Tekrar dikkat çekiyorum, Vedat Milor’un bu videosu mekândaki bir müşteri tarafından çekilip sızmış bir görüntü değil. Gösterilen muameleye sinir olan Milor’un buna rağmen mekânın hakkını vermesi bu videodaki daha önemli ayrıntı.
İnsanların mağdura destek olmaktan çok, bu övgüyü işittiği için gittiğini düşünüyorum. Temelinde mekâna övgü videosu bu çünkü. Üzerindeki tartışma, o övgüyü daha görünür yapmış sadece.
İlla mağdura destek amacıyla giden de vardır ama onlar bir ekseriyet oluşturmaz bence. Halkımızın mağdur fetişizmi kesinlikle ayrı bir başlık evet ama bu örnekte çok geçerli olmayabilir.
Milor gerçekten intikam almak istese, bu videoyu iptal eder ve mekânı rahatlıkla görmezden gelebilirdi.
Hatta eğer kötü niyetli ve içten pazarlıklıysa, “gittim hiç beğenmedim” diye iki satır yazıp gerçekten zarar verebilirdi.
Böyle şeyler yapmadığını ve yapmayacağını içten içe bildiğimiz için onun Vedat Milor olduğunu düşünüyorum.
Buradaki azarlama tavrı, örneğin esnafa konuşma hakkı tanımaması, Türkiye’yi terk etmekten söz etmesi tartışılıyor. Bu kadarı olmalı mıydı tartışılabilir evet ama bu da olaya bir gerçeklik hissi katıyor.
Bazen insanların gerçekten kızdığını ya da gerçekten mutlu olduğunu hissetmeye ihtiyaç duyuyoruz. Politik doğruculuk bir yerden sonra gerçekten bayıyor. O nedenle, bence içinden geldiği gibi davranması iyi bile olmuş.

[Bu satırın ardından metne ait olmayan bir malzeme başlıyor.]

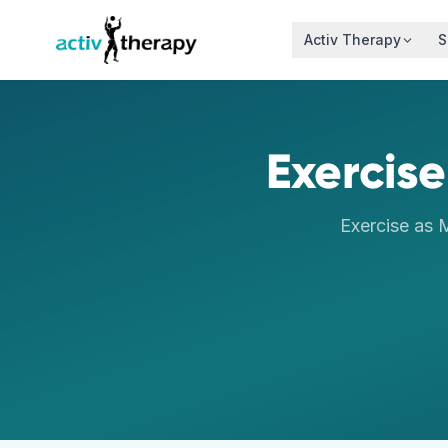
Skip to content
Activ Therapy
S
Exercise
Exercise as 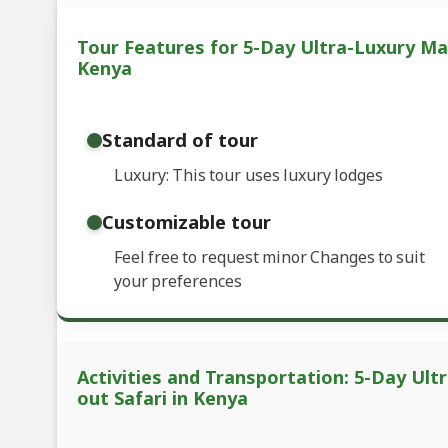
Tour Features for 5-Day Ultra-Luxury Mas
Kenya
Standard of tour
Luxury: This tour uses luxury lodges
Customizable tour
Feel free to request minor Changes to suit
your preferences
Activities and Transportation: 5-Day Ult
out Safari in Kenya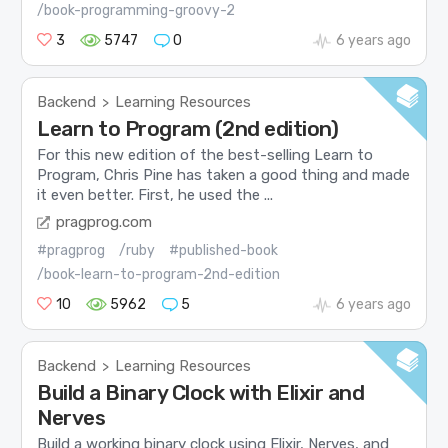
/book-programming-groovy-2
3
5747
0
6 years ago
Backend
Learning Resources
>
Learn to Program (2nd edition)
For this new edition of the best-selling Learn to
Program, Chris Pine has taken a good thing and made
it even better. First, he used the ...
pragprog.com
#pragprog
/ruby
#published-book
/book-learn-to-program-2nd-edition
10
5962
5
6 years ago
Backend
Learning Resources
>
Build a Binary Clock with Elixir and
Nerves
Build a working binary clock using Elixir, Nerves, and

Vedat Milor olaydan sonra yaptığı açıklamalarda, Hesap Lütfen (Kronik Yayınları, 2021) isimli kitabında bu tip durumlardan bahsettiğini açıklıyor.

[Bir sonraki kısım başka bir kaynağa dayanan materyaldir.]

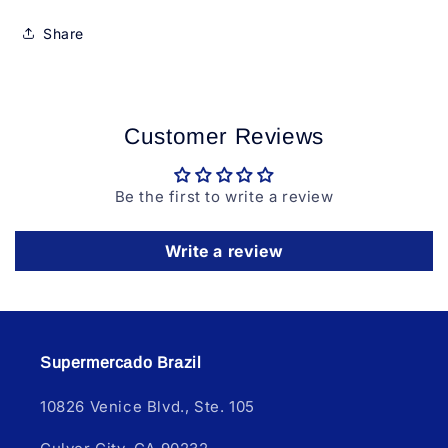
Share
Customer Reviews
Be the first to write a review
Write a review
Supermercado Brazil
10826 Venice Blvd., Ste. 105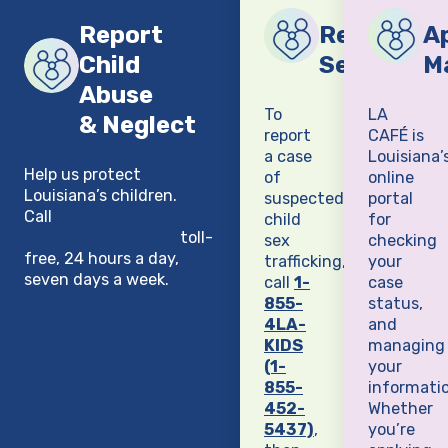
Report
Report Chi
Ap
Child
Sex Traffi
M
Abuse
To
LA
& Neglect
report
CAFÉ is
a case
Louisiana’
Help us protect
of
online
Louisiana’s children.
suspected
portal
Call
1-855-4LA-KIDS
child
for
(1-855-452-5437)
toll-
sex
checking
free, 24 hours a day,
trafficking,
your
seven days a week.
call
1-
case
855-
status,
4LA-
and
KIDS
managing
(1-
your
855-
informatio
452-
Whether
5437)
,
you’re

Nurhak Kaya’nın kendisiyle yaptığı uzun bir söyleşinin dökümü olan bu kitabı okumuştum. O kitapta şöyle söylüyor:
“Türkiye’de herkes kendini her konuda haklı zannediyor ve asıl yalnızlaşma, haklı olduğumuzu düşünürken zorbalara karşı hiçbir şey yapamamanın çaresizliğini yaşadığımız anda başlıyor. Apartman hayatımız mesela: Komşunuz bir sorun çıktığında kendini tek haklı olarak görüyor ve üzerinizde zorbaca bir hâkimiyet kurmaya çalışıyor. Bu yüzden çözüm bulmak bir yana, kavga etmeden sorunları konuşmak bile imkânsızlaşıyor. Gürültüden rahatsız olup uyardığınızda, “Sana ne!” cevabıyla karşılaşıyorsunuz. Yaşadığınız apartmanda ortak bir mülk varsa, bir zorba siz ses çıkarana kadar ortak mülkün tamamını işgal etmeye çalışıyor. Bu da ses çıkarırsanız tatsızlığa, sessiz kalırsanız da pişmanlığa dönüşerek hayatınızı yaşanmaz kılıyor. Herkesi olduğu gibi kabul etmeye çalışmak da bir çözüm değil: Bu ancak sözgelimi bir Budist’seniz mümkün olabilir. Aksi takdirde günden güne öfke biriktirir, biriken öfkenizi de farkında olmadan yakınlarınızdan çıkarmaya başlarsınız.”
Bu satırları ve kitapta yer alan daha fazlasını okuyunca Vedat Milor’un tepkisini daha iyi anlıyorsunuz. Dahası, böyle bir tepkinin geleceğinden hiç çekinmeden bu videoyu yüklemesi de ayrı bir anlam kazanıyor.
Yukarıda da dediğim gibi daha fazla örnek teşhir olmalı ki böyle şeyleri daha fazla tartışalım.